How can you get ROI for social media? Don says ROI can be complex and doesn’t just come from the web (e.g. Auto sites get lots of traffic but almost no one buys a car online.) Todd says it is hard to make the value of social media explicit, so he tries to find some simpler means. He works with a job site that he describes as a mash-up between Monster and eHarmony.com. People listening to people they trusted (through social media) were 45 percent more likely to sign up for the paid service. They went from spending money on Google Adwords to spending less on “influencer relations.”

Katie asked, “Is it easier to measure ROI for social media than it is for PR and advertising?” Kami says it seems so, and Todd agrees.
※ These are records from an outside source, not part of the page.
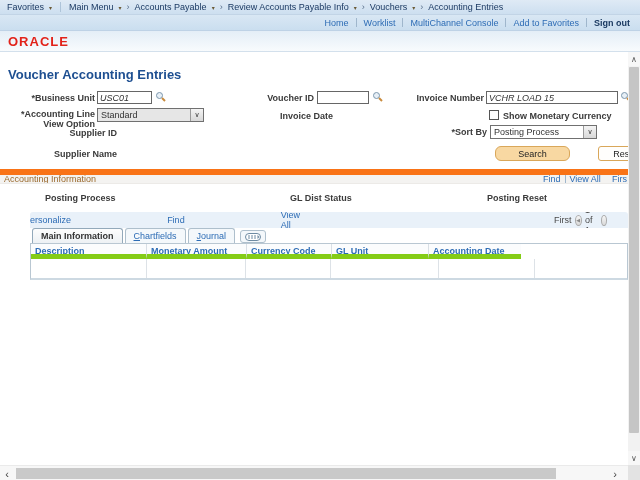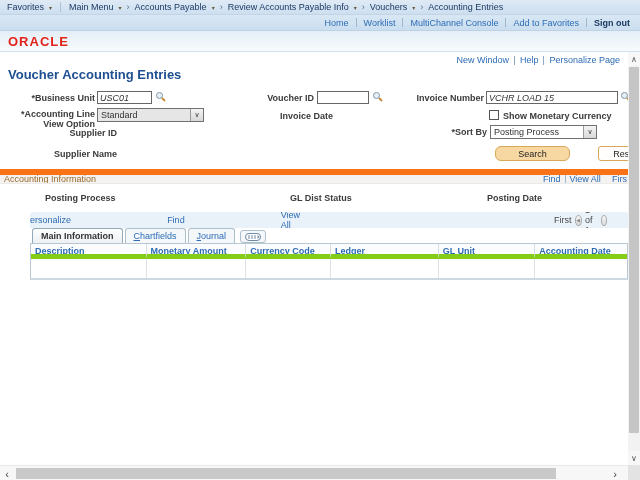--- a/index.html
+++ b/index.html
@@ -150,13 +150,6 @@
 
 <div class="content">
 
-  <div class="pagelinks">
-    <span class="plink">New Window</span>
-    <span class="ppipe"></span>
-    <span class="plink">Help</span>
-    <span class="ppipe"></span>
-    <span class="plink">Personalize Page</span>
-  </div>
 
   <div class="page-title">Voucher Accounting Entries</div>
 

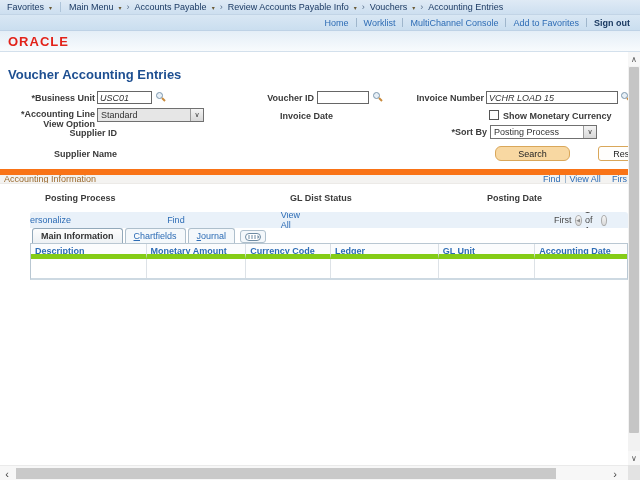--- a/index.html
+++ b/index.html
@@ -206,7 +206,7 @@
 
   <div class="fieldrow-lbl" style="left:45px;top:141px;">Posting Process</div>
   <div class="fieldrow-lbl" style="left:290px;top:141px;">GL Dist Status</div>
-  <div class="fieldrow-lbl" style="left:487px;top:141px;">Posting Date</div>
+  <div class="fieldrow-lbl" style="left:487px;top:141px;">Posting Reset</div>
 
   <div class="grid-toolbar">
     <span class="gt-link">Personalize</span>

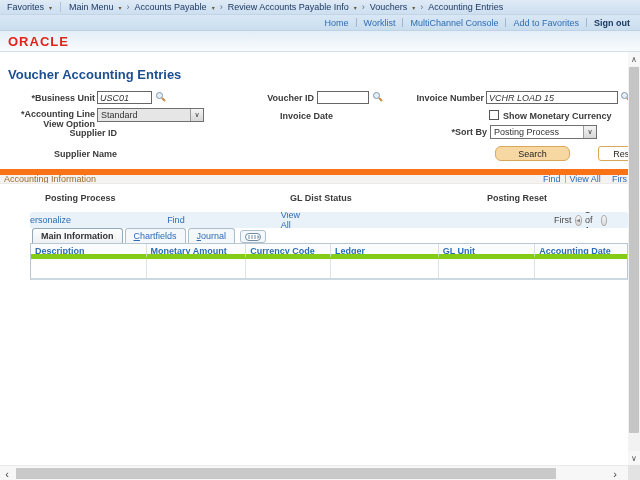--- a/index.html
+++ b/index.html
@@ -259,7 +259,6 @@
       <div class="g-hcell w0">Description</div>
       <div class="g-hcell w1">Monetary Amount</div>
       <div class="g-hcell w2">Currency Code</div>
-      <div class="g-hcell w3">Ledger</div>
       <div class="g-hcell w4">GL Unit</div>
       <div class="g-hcell w5">Accounting Date</div>
     </div>

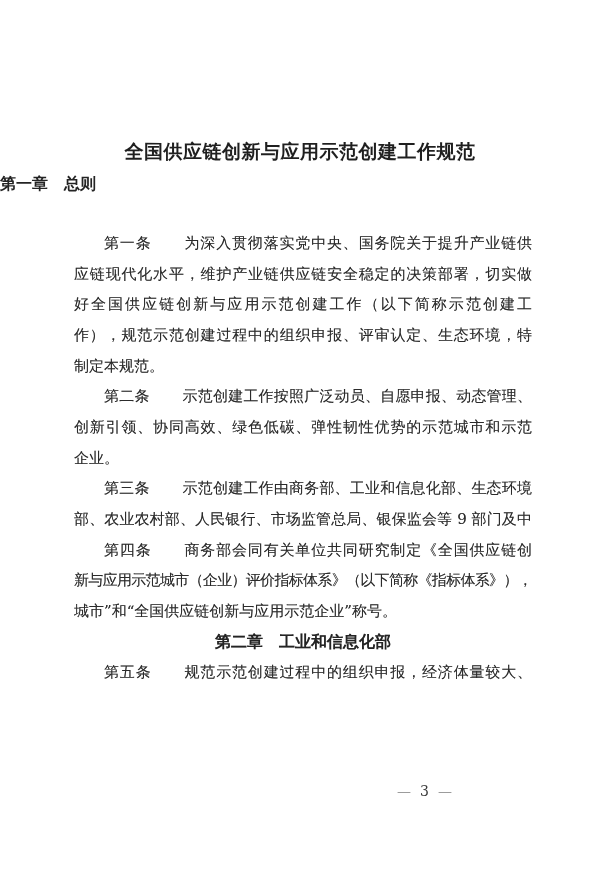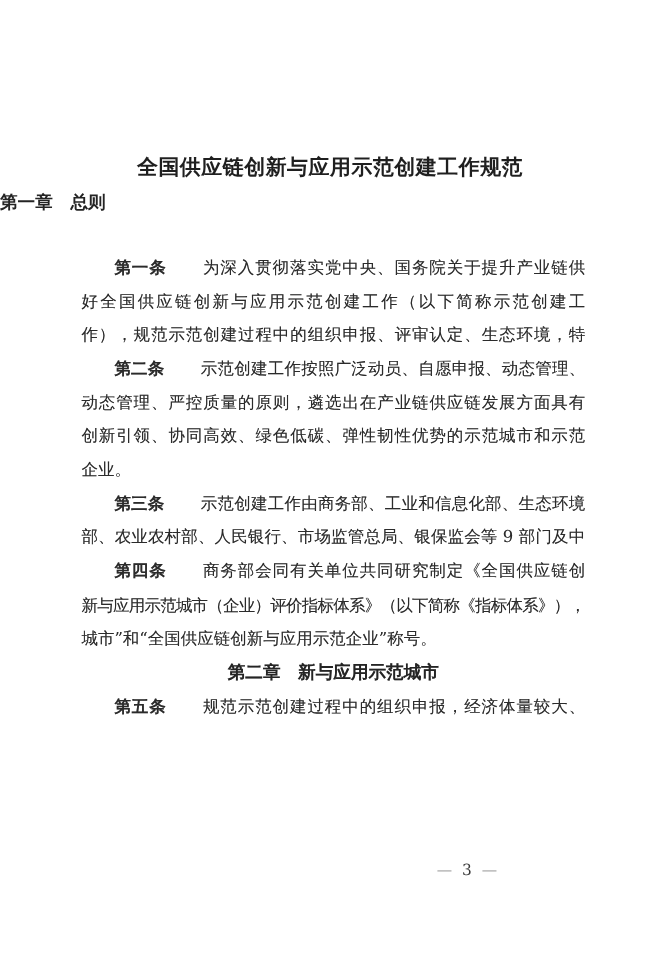--- a/index.html
+++ b/index.html
@@ -31,7 +31,7 @@
   .full { text-align-last:justify; }
   .indent { text-indent:30px; }
   .tight { letter-spacing:-0.75px; }
-  .b { font-weight:700; margin-right:33px; }
+  .b { font-weight:400; margin-right:33px; }
   .ch-heading-2 {
     text-align:center !important; text-align-last:center !important;
     font-weight:700; font-size:16px; color:#242424;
There is just so much data available that you can’t get with counting eyeballs in advertising and PR. You can make connections that simply aren’t possible in traditional media.

A question was asked about people with seven tabs open in Firefox, each refreshing regularly via AJAX, which gives an overstated estimate of how engaged people are. Kami says she hasn’t seen time spent on site change much with adoption of Firefox.

Shel had some interesting anecdotes of what he has found through his blog:

  • Having a big picture on a post increases time on site by 34 seconds
  • A medium-sized picture is only worth an additional 14 seconds
  • If he has two links in a row to a site he wants to feature, it’s much more likely someone will go there. Adding a third link in a row makes people tend to stay on Shel’s blog because it confuses them; they can’t decide which to click, so they don’t click any.

Shel changed his blog name from Naked Conversations to Global Neighbourhoods because people Googling the term “Naked” who were looking for something very different from social media. He also told the story of the guy who was on the Alaska Airlines flight who took a picture of the hole in the side of the plane, who had almost no traffic on his blog previously, but whose picture ended up on national TV. People who are not in the top 2 million blogs in Technorati today can suddenly be incredibly influential.

Shel says we haven’t been doing this long enough to have “best practices.” People need to get comfortable with experimentation, be responsible in what they do, avoid standardization. “We’re just at the ‘good ideas’ stage.”

He also told of how when hot movies open, what happens is that one kid goes in and sends a text message 15 minutes into the show to all of his friends, and if he says “sucks” it doesn’t matter how much the studio spent on promotion. It ripples through Facebook, MySpace and Twitter, and the movie is toast.

As Shel says, “We are in a transformational time.” And for those who are concerned about getting into blogging from a corporate perspective, he says “It’s much better to be shouted at than shouted about.”